Texte extrait:
= = = = =

Pas forcément, car les 80 titres de Média-participations rapportés à 5500 albums, ce n’est pas grand chose. La manœuvre est tout autre : elle consiste à concentrer la puissance de feu sur moins de titres : à investissement constant, cela veut dire plus de marketing, plus de promotion et plus d’implication dans la qualité éditoriale.
Cette tendance ne fait pas l’affaire des auteurs chez qui, depuis quelques années déjà, la réduction des à-valoir a créé un malaise constant. Comme nous l’avons expliqué, le fait que plus de 50% de l’offre nationale soit d’origine étrangère pèse logiquement sur les prix d’achat de la création.
La nécessité d’un rythme de publication accéléré a favorisé le dessin "rapide" au détriment d’un dessin plus "élaboré". Par définition, Trondheim ou Jul produisent plus rapidement que Schuiten ou Andréas par exemple.
Le travail en équipes sur certaines séries publiées en "saisons" ou encore sur la reprise de personnages emblématiques (Spirou, Blake & Mortimer,...) a nivelé la qualité, creusant plus encore le fossé en une bande dessinée dite "d’auteurs" et une bande dessinée dite "commerciale".
Sous les bulles
Le documentaire de Maiana Bidegain & Joël Callède présenté au Festival d’Angoulême, "Sous les bulles, l’autre visage du monde de la bande dessinée" (MediaKrea) a cette ambition : "Une enquête dans l’univers de la Bande Dessinée franco-belge pour en découvrir la réalité économique contrastée, à travers ses différents acteurs."
"Entre « success stories » et angoisses face à un secteur en pleine mutation, un monde se révèle, beaucoup plus féroce et fragile que l’on aurait pu l’imaginer" disent ses auteurs. C’est un documentaire d’une implacable honnêteté et qui fait un travail de pédagogie sur les dessous de l’édition qui mérite d’être diffusé.
Plusieurs témoins de renom y participent, comme le scénariste Fabien Vehlmann qui donne des chiffres : l’à-valoir sur une BD de vente moyenne est de 20 000 euros à se partager entre le dessinateur et le scénariste (souvent 3/4 et 1/4). Le scénario met trois mois à s’écrire, déclare-t-il, et le dessin un an. Sauf que Goscinny se donnait un mois et que les Rivaux de Painful Gulch de Lucky Luke a été dessiné en un mois (mais c’est une exception, un défi de la part de Morris).

= = = = =

Informations extraites:
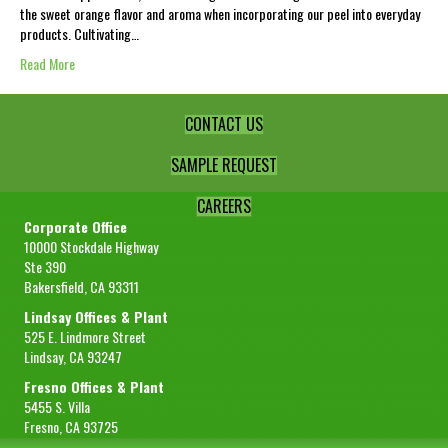
the sweet orange flavor and aroma when incorporating our peel into everyday
products. Cultivating…
Read More
CONTACT US
SAMPLE REQUEST
CAREERS
Corporate Office
10000 Stockdale Highway
Ste 390
Bakersfield, CA 93311
Lindsay Offices & Plant
525 E. Lindmore Street
Lindsay, CA 93247
Fresno Offices & Plant
5455 S. Villa
Fresno, CA 93725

= = = = =

Consignes de l'exercice:
1. D'après le texte sur l'économie de la bande dessinée, quel est le montant de l'à-valoir sur une BD de vente moyenne selon Fabien Vehlmann ?
2. Poursuivez le texte sur l'économie de la bande dessinée à partir de sa dernière phrase.

Réponses aux consignes:
1. Il s'élève à 20 000 euros, à se partager entre le dessinateur et le scénariste.

2.
Formé dans une école de commerce, Vehlmann, ce membre très actif du syndicat des auteurs, le SNAC-BD, dit une chose juste : "Il y a un sentiment d’insécurité assez fort chez les auteurs, d’autant qu’il y a une forme de précarité dans ce métier."
Marko Armspach, sympathique dessinateur interrogé par le film donne une autre partie de l’équation : jusque là, il faisait de la pub et de l’illustration et il n’envisage pas de lâcher ces activités tant que son statut d’auteur ne sera pas installé.
Au fond, le profil d’un auteur d’aujourd’hui ressemble à celui d’un Bastien Vivès, formé à l’animation, ayant commencé comme illustrateur pour enfants avant de devenir la coqueluche de la nouvelle génération ; ou à un Clément Oubrerie faisant des aller-retour entre l’animation et la BD ; ou encore à une Catherine qui, à l’instar d’un Willem ou d’un Pétillon avant elle, alterne le travail de dessinatrice de presse, où elle est salariée, et celui d’auteure de BD.
Le cas d’Isabelle Bauthian, qui écrivait il y a quelques jours une lettre ouverte à la ministre de la Culture où elle exprimait sa désespérance, montre bien la difficulté de ce métier : elle a produit, comme scénariste, dix ouvrages en sept ans. Elle se considère comme une "privilégiée" en gagnant 750 euros par mois (un scénario se paie entre 70 et 100 euros la page). Elle est donc obligée d’avoir une activité complémentaire en dépit d’une activité qui l’occupe, dit-elle au ministre, "à temps plein". On comprend, en regardant ces chiffres, que le rapport entre le temps passé et la valeur commerciale de son travail est très déséquilibré.
Quelles solutions ?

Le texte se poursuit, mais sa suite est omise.